Preventative maintenance is about planning. A reliable preventative maintenance program has a spare parts inventory. Teams need the right tools to do their work. Without a reliable maintenance program and tool tracking, maintenance teams delay repairs.



Maintenance teams without the information to document repairs lose track of issues. Having a way to document maintenance leads to timely repairs, replacements, and upgrades. Document management systems can help track issues. A maintenance staff that knows how to use systems is critical to fulfilling work orders.

Dangers of Deferred Maintenance

Postponing maintenance activities can increase costs. But the primary danger of delayed maintenance is safety. Teams that do not maintain infrastructure can cause injury or death. These system failures are legal liabilities for your business. Other health risks are mold, mildew, and poor air quality. Addressing these problems can help you avoid dangerous and expensive problems.

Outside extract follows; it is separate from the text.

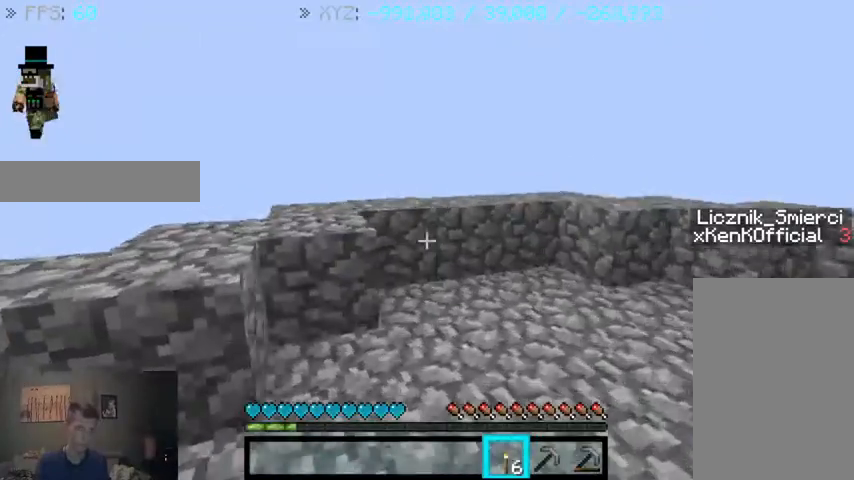
{"keys": ["w"], "mouse": [], "events": [[433, "d", "up"]]}
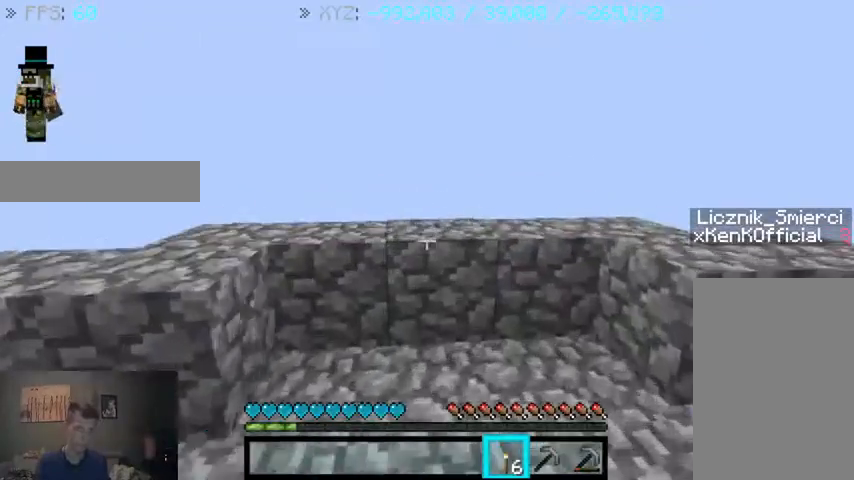
{"keys": ["d"], "mouse": [], "events": [[133, "w", "up"], [267, "mouse_right", "down"], [333, "d", "down"], [367, "mouse_right", "up"]]}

The Price of Delayed Repairs

Putting maintenance on hold is expensive. Deferred maintenance can cause maintenance costs to increase. For example, energy efficiency may decline. This results in higher energy costs. Delayed repairs can cause more need for repairs. A small crack in a wall’s infrastructure can widen and crumble. Reduced equipment efficiency and shorter asset life cycles come with delayed maintenance. Maintenance costs increase with every deferred maintenance backlog. These increasing costs can affect your business’s ability to grow and thrive.

maintenance and repair tools

Decreasing Deferred Maintenance

Preventative maintenance is an ongoing process. The practice of postponing maintenance can cost more than delaying the inevitable. Some ways to decrease deferred maintenance are:

Documenting Maintenance

Managing maintenance documentation is critical. Centralize the data about your maintenance assets. The assets you track with data are equipment, work requests, and work orders. Centralization deals with work backlogs. Computerized maintenance management system (CMMS) or enterprise asset management (EAM) software can help you capture issues such as wrench times and time to complete tasks. The software can also track maintenance costs and warranties. A CMMS helps with tracking maintenance tasks. EAMS software maintains and controls operational assets and equipment.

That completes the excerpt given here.